Immer wieder erlebt das Publikum in der Inszenierung der nun 82-jährigen Theaterprinzipalin Momente der Magie. Wenn mit den einfachsten Mitteln die krude Bühnenwirklichkeit phantastische Verwandlungen erfährt, poetische Bilder entstehen, natürlich ohne Videoprojektionen, ohne Mikroports, ohne virtuelle Bühnenbilder. Es ist das Kind in der Zuschauerin, im Zuschauer, das hier die naive Freude am physischen Theater noch einmal erleben darf: An den Masken, die die Gesichter der Akteurinnen und Akteure zu flächigen Typenabbildern verändern. An den diversen gemalten Landschaften, die hinter den Fenstern an der Rückseite der Bühne sichtbar werden, Panoramen für die Welt jenseits dieses verlassenen Hangars. Und kurioses Staunen auch über die merkwürdig verdrehte Syntax der Rede, die das Objekt kunstwillig an den Satzanfang stellt und damit das vertraute Französisch in eine entfernte Märchensprache verwandelt. Und da mag man darüber hinwegsehen, dass hier nicht eine Geschichte erzählt wird, sondern viele unverbundene Geschichten, ein humanistisches Panoptikum, das gerne all die ehren möchte, die sich mutig und manchmal auf verlorenem Posten den politischen Mächten entgegenstellen: Auf dem Tian’anmen Platz in Peking, oder bei den weitaus aktuelleren Protesten in Hongkong.

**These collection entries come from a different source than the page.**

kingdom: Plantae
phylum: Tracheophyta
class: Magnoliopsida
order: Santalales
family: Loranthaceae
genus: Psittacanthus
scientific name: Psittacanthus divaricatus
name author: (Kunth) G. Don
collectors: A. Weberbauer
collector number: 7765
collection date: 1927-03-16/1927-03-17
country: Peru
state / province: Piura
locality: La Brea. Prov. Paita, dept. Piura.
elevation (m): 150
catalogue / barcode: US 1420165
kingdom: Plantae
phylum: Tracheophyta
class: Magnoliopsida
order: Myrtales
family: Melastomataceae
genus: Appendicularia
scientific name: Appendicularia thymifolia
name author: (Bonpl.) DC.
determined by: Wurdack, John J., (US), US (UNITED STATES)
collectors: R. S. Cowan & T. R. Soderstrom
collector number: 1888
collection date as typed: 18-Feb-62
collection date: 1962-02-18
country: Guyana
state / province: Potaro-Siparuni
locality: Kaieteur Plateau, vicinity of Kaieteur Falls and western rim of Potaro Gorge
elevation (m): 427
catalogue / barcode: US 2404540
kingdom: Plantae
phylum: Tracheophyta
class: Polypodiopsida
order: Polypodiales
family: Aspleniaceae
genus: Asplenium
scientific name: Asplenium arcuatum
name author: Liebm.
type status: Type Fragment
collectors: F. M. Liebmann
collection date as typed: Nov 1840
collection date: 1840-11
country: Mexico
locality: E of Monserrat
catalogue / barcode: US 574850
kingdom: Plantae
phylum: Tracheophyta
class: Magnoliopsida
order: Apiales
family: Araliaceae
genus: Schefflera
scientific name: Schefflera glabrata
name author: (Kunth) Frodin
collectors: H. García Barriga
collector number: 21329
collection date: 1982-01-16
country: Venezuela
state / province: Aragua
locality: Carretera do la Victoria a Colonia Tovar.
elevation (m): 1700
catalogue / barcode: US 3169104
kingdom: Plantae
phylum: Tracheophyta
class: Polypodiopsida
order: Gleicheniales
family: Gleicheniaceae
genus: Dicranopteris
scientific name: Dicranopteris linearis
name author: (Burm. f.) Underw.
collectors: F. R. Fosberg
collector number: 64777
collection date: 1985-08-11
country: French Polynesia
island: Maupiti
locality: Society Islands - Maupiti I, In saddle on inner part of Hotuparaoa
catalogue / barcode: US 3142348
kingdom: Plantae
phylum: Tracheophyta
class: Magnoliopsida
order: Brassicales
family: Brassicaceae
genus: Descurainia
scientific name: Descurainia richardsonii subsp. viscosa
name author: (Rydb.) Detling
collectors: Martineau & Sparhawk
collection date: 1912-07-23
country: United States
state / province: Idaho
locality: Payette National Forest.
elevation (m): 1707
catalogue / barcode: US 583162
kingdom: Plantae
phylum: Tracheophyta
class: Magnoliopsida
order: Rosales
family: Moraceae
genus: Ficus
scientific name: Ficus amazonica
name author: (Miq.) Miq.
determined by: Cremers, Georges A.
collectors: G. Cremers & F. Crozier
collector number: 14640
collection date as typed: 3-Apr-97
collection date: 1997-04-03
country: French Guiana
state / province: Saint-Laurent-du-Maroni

Auch der chinesische Augenarzt Li Wenliang, der sich früh in der Coronaepidemie der chinesische Staatsraison entgegenstellte und vor der Gefahr warnte, wird in einer komischen Szene mit sophistischen Belehrungen abgefertigt. Gegen all das, gegen eine bösartig mutierte Politik hilft nur Poesie, Theater, Utopie. Und die fand Ariane Mnouchkine in der Vorbereitung auf diese Ensembleproduktion auf der japanischen Insel Sado, die früher einmal politisch Verfolgten als Zuflucht gedient hatte. Sie hat sich als Ort der Phantasie in die imaginäre „Isle d’Or“ verwandelt, eine goldene Insel oder genauer eine Insel der goldenen Träume. Auf ihr kann am Ende auch Cordelia wieder von ihrem Bett aufstehen. Die Welt, die am Anfang vielleicht wirklich nur ihre Erfindung war, hat sie kraft ihrer guten Seelen geheilt. 2016 hatte Ariane Mnouchkine und ihre Autorin Hélène Cixous schon einmal in „Une chambe en Inde“ eine Cordelia als Herzstück eines Welttheaters auf die Bühne gebracht. Vor Jahren waren Reisen und Workshops in Südindien ausschlaggebend gewesen für die damalige Arbeit am Sonnentheater, nun ist es eine japanische Insel. Beide Regionen sind Leitsterne für die Theaterästhetik der Ariane Mnouchkine. Auch „L’île d’Or“ ist also Bilanz und Rückkehr zu den Inspirationsquellen einer altersweisen Regisseurin.